Bluster Consolidated Mines Company (Issued to and Signed by George Wingfield)
Beautifully engraved antique stock certificate from the Bluster Consolidated Mines Company dating back to the 1910's. This document, which is signed by the company Vice President and Secretary, was printed by Goes and measures approximately 11" (w) by 8 1/4" (h).
Very hard to find piece with a unique photo vignette of a group of miners at the Bluster Shaft!
You will receive the exact certificate pictured.
The Bluster vein was discovered early in the history of the Jarbidge mining district of Nevada. Almost from the time of discovery the Bluster mine was owned by the Bluster Consolidated Mines Company, of Jarbidge. Around 1911, George Wingfield took a bond on the Bluster and Success mines jointly, but he soon discontinued the bond for want of an extension of time. Then the Bluster Consolidated Mines Company opened up the veins, put in a 10-stamp straight amalgation mill below the mine near the river, and built a 3,400-foot aerial tramway with 1/3-ton buckets to connect the mine and mill. The company operated the mine and mill for six months in 1914 and produced $70,000 in gold bullion, but as the process of treatment was not suited to the ore - the extraction was only about 35 per cent, with the result that nearly two-thirds of the metallic content of the ore treated, or about $140,000 in gold and silver, lied in the tailings pond.
In September, 1921, the property was purchased by the Bonanza Gold Mining Company, of Los Angeles. Later it was reported that the Bluster and Success mines had been examined by Chicago interests, but there is no evidence that the mine ever went on to produce anything of significance.
This piece is issued to, and signed on the verso by George Wingfield.
George Wingfield was born at Fort Smith, Arkansas in 1876. His family removed to Oregon when he was five years old, and he became a buckaroo on a ranch in Burns. At age 20, he became a cattle drover in Nevada. He arrived in Tonopah in 1902 and dealt cards at the Tonopah Club.
He moved to Winnemucca, where he became friends with United States Senator George S. Nixon. By the age of 30, he made a fortune in Nevada, having mined in Tonopah and Goldfield. With Nixon as his partner, Wingfield was worth $30 million after taking their Goldfield Consolidated Mining Company public in 1906, which had been organized with $50 million in capital.

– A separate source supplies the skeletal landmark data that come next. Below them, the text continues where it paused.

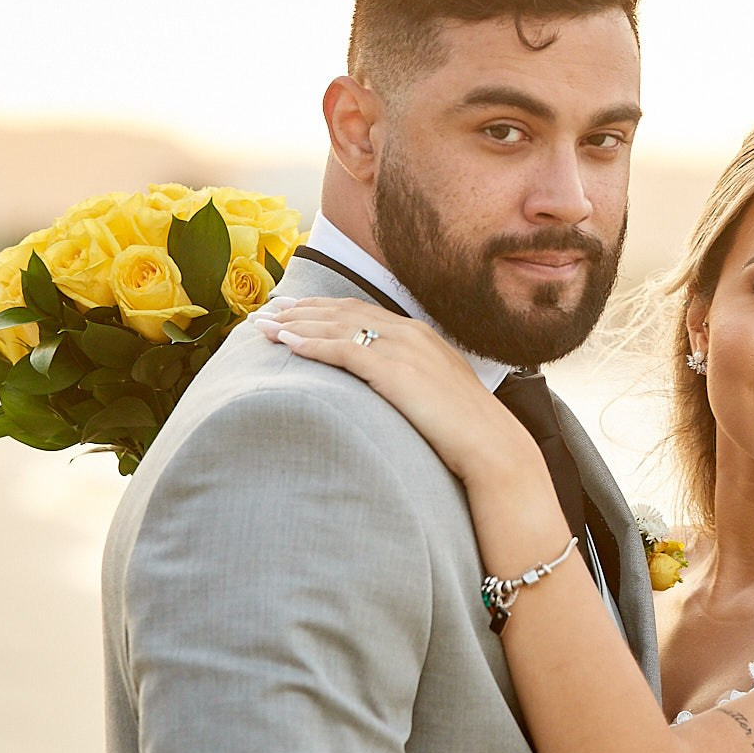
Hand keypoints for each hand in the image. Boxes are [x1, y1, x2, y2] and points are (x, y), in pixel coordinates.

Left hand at [257, 298, 537, 486]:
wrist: (490, 444)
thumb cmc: (466, 430)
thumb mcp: (438, 392)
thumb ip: (413, 380)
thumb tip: (390, 389)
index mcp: (420, 334)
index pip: (361, 311)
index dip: (323, 308)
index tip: (294, 309)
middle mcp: (409, 332)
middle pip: (342, 311)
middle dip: (300, 309)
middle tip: (266, 311)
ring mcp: (401, 348)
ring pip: (336, 325)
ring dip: (295, 323)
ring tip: (263, 326)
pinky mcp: (392, 369)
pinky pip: (342, 349)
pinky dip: (311, 343)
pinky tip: (287, 344)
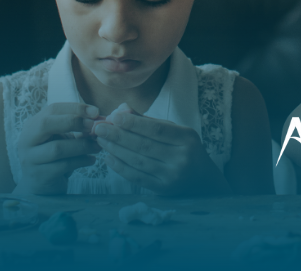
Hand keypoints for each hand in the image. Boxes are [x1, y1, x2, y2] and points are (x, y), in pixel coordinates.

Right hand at [14, 102, 102, 194]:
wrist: (39, 187)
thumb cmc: (53, 157)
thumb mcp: (62, 138)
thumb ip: (77, 128)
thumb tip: (100, 120)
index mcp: (32, 125)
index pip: (52, 109)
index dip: (75, 108)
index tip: (95, 112)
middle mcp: (26, 140)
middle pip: (46, 124)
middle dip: (74, 122)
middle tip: (93, 127)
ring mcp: (30, 159)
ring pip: (57, 148)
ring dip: (82, 145)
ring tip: (97, 147)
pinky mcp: (38, 176)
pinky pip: (62, 165)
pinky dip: (80, 161)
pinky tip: (91, 160)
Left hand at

In 1906, his wife, May, filed for divorce; the case ended in an annulment. In 1908, he moved to Reno and became active in politics, banking, ranching, and hotel-keeping. He owned many of the banks in Nevada, as well as several hotels in Reno, including the Riverside Hotel, and an international mining company. He also ran a ranch and dairy farm in Fallon.

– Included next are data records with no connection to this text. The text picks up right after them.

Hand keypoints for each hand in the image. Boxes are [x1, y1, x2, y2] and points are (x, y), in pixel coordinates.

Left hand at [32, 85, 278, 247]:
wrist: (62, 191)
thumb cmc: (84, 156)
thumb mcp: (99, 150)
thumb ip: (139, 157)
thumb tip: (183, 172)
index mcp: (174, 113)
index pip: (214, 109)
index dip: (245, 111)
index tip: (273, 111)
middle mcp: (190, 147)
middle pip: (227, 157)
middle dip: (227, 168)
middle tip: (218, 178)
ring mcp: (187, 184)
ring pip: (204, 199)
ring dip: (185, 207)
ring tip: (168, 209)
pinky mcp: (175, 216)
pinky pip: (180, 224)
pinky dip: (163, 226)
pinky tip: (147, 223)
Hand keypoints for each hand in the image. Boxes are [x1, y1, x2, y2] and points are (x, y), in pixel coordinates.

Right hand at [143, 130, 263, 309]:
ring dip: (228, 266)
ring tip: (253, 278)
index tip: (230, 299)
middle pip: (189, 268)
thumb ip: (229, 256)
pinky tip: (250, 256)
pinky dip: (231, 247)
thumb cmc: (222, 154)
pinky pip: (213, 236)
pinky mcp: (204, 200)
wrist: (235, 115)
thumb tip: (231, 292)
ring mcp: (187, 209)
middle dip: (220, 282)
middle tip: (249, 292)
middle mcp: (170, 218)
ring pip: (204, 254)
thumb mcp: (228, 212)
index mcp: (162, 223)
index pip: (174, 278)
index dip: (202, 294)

In 1928, Wingfield was elected to the University Board of Regents for the University of Nevada, but rejected an offer to become a US Senator. Much of Wingfield's fortune was lost during the Great Depression.
Wingfield was one Nevada's most powerful economic and political figures during the period from 1909 to 1932.
Wingfield Park, alongside the Truckee River in Reno, was built on land donated by George Wingfield. Starting in 1995, a new 1660-acre, 400-home neighborhood was constructed on the site of George Wingfield's former Spanish Springs Ranch. Red Hawk at Wingfield Springs was completed in 2005 and named after Wingfield by its developer, Harvey Whittemore.